The Dali Legacy by Christopher Heath Brown

The Dali Legacy by Christopher Heath Brown

Author:Christopher Heath Brown
Language: eng
Format: epub
Tags: Art History
Publisher: Apollo Publishers
Published: 2021-01-04T00:00:00+00:00


Fig. 64. Salvador Dalí, Endless Enigma, 1938

This only pushed Dalí to produce ever more provocative works that would establish him as the leading light of Surrealism, even if much of the Surrealist movement had by now disowned him. It also compelled him to write furiously, defending himself and his art. This led in 1942 to his first autobiography, The Secret Life of Salvador Dalí.

His standing in the New York art world received a major boost when in November of 1941, the Museum of Modern Art hosted a major retrospective exhibition of Dalí, with some additional works by Miró. The exhibit subsequently traveled throughout the United States and did much to cement Dalí’s reputation in this country. In the introduction to the accompanying catalog, MoMA publicist Monroe Wheeler wrote that “we believe that Dalí is an artist of the greatest interest at the moment, and meaningful in this historic sense,” because “his imagination is not abnormal, at least no more so than that of a number of geniuses of painting in the past; no more so than the tormented psyche of today which is its basic theme.” And while Dalí’s conduct “may have been undignified,” Wheeler continues, “the greater part of his art is a matter of dead earnest, for us no less than for him.”

The subsequent essay by MoMA curator James Thrall Soby readily acknowledged the influence of Old Masters such as Johannes Vermeer, Diego Velázquez, Hieronymus Bosch, and the Spanish and Italian Baroque. In fact, Soby called Dalí’s interest in Vermeer’s art no less than “obsessive,” noting that “at various times in his career, [Dalí] declared that his ultimate ambition is to be able to paint like Vermeer.”

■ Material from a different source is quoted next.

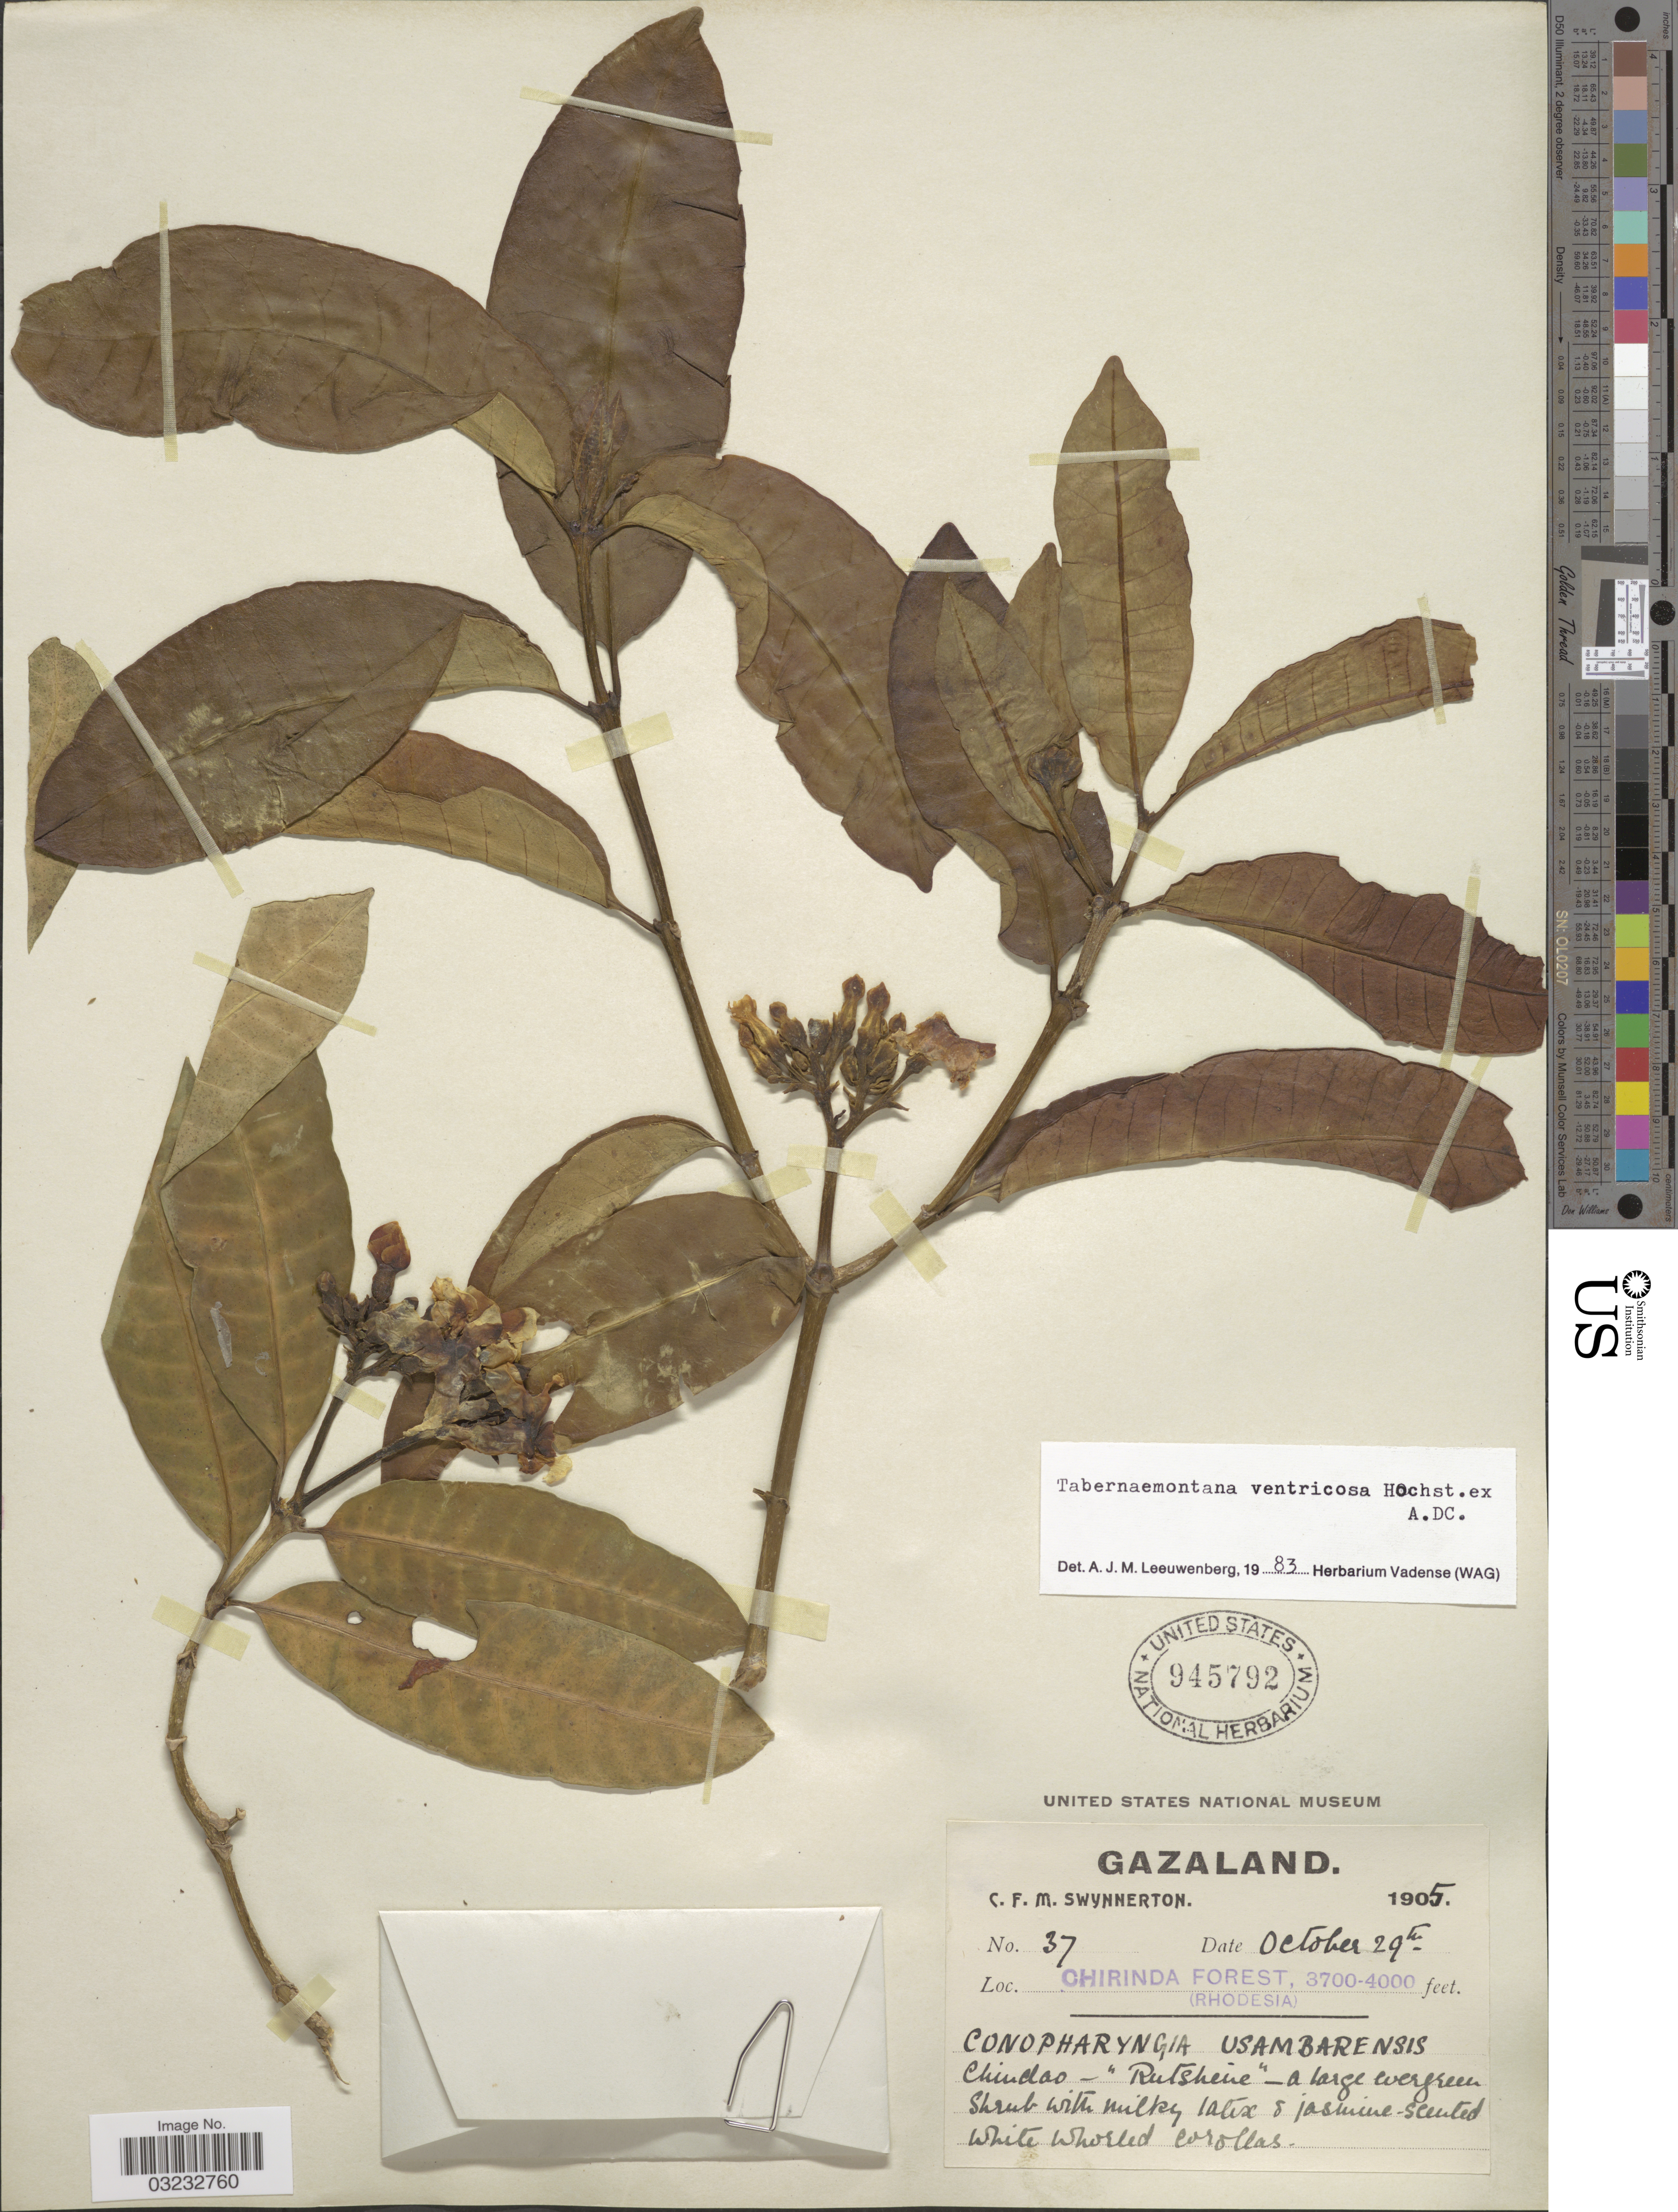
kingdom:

Notwithstanding the prestige of this retrospective, as well as the attention that the American press continued to lavish on Dalí, the sales of his paintings gradually declined after the United States entered World War II following the Japanese attack on Pearl Harbor. As the wealthy patrons of New York turned to funding the war effort, the idea of investing in Surrealist art by a Spanish painter receded in importance. In response, Dalí plunged himself into writing, producing a novel, Hidden Faces, in 1944, while being forced to accept commissions to paint portraits of New York socialites. Needless to say, this further dimmed his standing in Modernist circles. Indeed, even the most passionate devotees of Dalí’s art would admit that the war years in exile were not the artist’s most fertile period, with only a few works of genuine merit. By contrast, Dalí produced some of his best designs for the stage during this time, including the sets for the 1941 ballet Labyrinth at the Metropolitan Opera, and the 1944 ballet The Mad Tristan, choreographed by Leonide Massine based on Richard Wagner’s opera Tristan und Isold.